To prevent improper cutting, such systems use a sensor or camera to determine whether the sheet has been distorted or incorrectly positioned. If the system detects a problem, it adjusts the pre-programmed cutting path to compensate for the distortion or incorrect placement. The patents claim improved methods and apparatus for detecting and adjusting for such problems by searching for “reference features” printed on the sheet.
Mikkelsen sued Zund, alleging infringement of the two graphics-cutting vision patents. The accused systems admittedly included a cutting table and a computer-controlled cutting tool. In response to the suit, however, Zund had “disabled” the search function of the software so that the system could no longer search for “reference features” on the sheet of printed material. Zund asserted that systems with “disabled” software did not infringe the patents-in-suit.

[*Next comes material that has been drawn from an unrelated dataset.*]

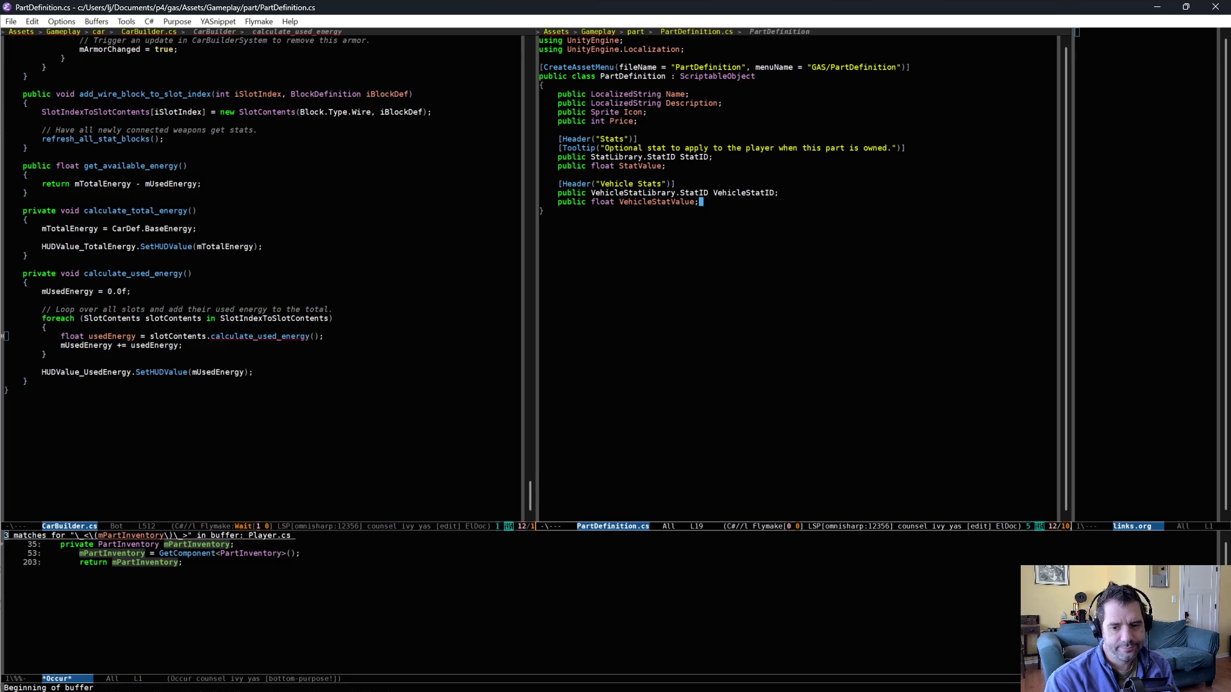
pyautogui.press('alt+Tab')
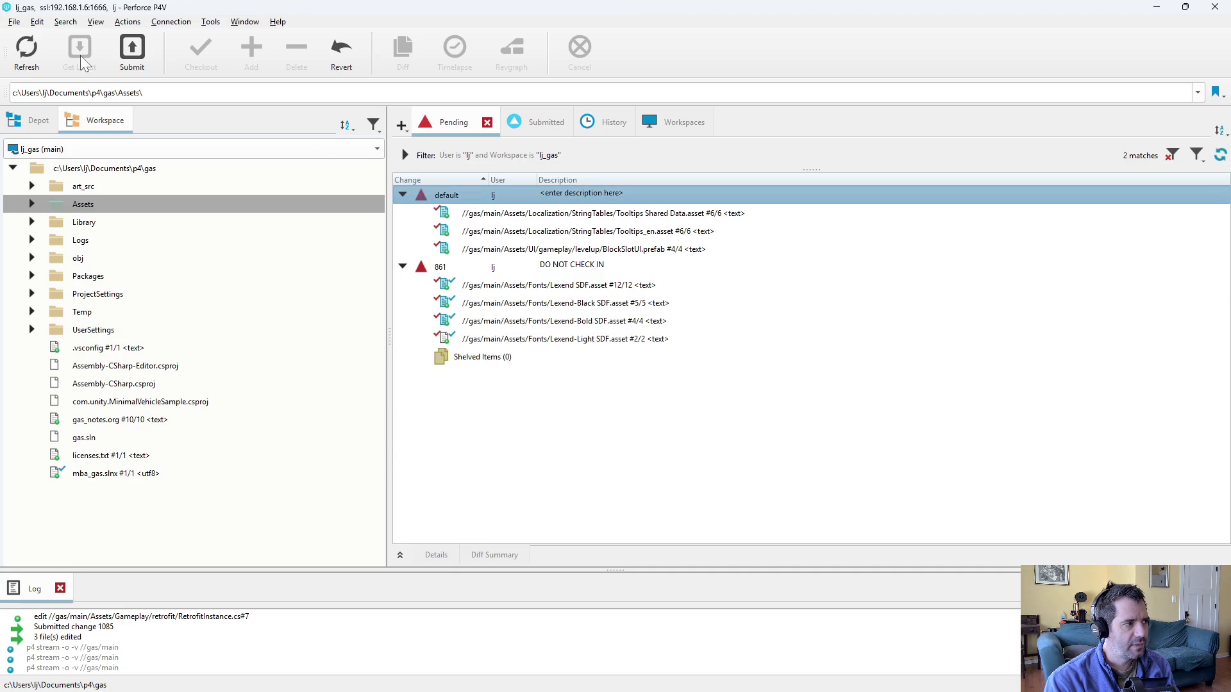
# Reconcile offline work in Assets, adding three changed scripts, and open the CarBuilder.cs diff
pyautogui.rightClick(85, 204)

Not surprisingly, Mikkelsen maintained that systems with “disabled” software still infringed. Mikkelsen pointed out that “a user need only change a ‘no’ to a ‘yes’ in two different lines” of computer code to re-enable the search function and contended that an accused product “need only be capable of operating” in an infringing manner in order that sale of that product constitute a direct infringement.
The Court determined that the issue was “whether the claims [of the patents-in-suit] read on a device that contains source code for searching, even if that code has been disabled. Having so framed the issue, the Court found in favor of Zund. “The claims are not drafted in terms of software components but in terms of the actual function of the apparatus. In other words, the apparatus claims specify a device that performs Mikkelsen’s methods, not a device that contains software code for performing Mikkelsen’s methods.” Mikkelsen was defeated by its unfortunate choice of claim language.
THE LESSON TO BE LEARNED: “[f]or a claim to be drawn to capability, the claim language must specify a product that is capable of performing a particular function or operation, not merely a device that actually performs that function or operation.”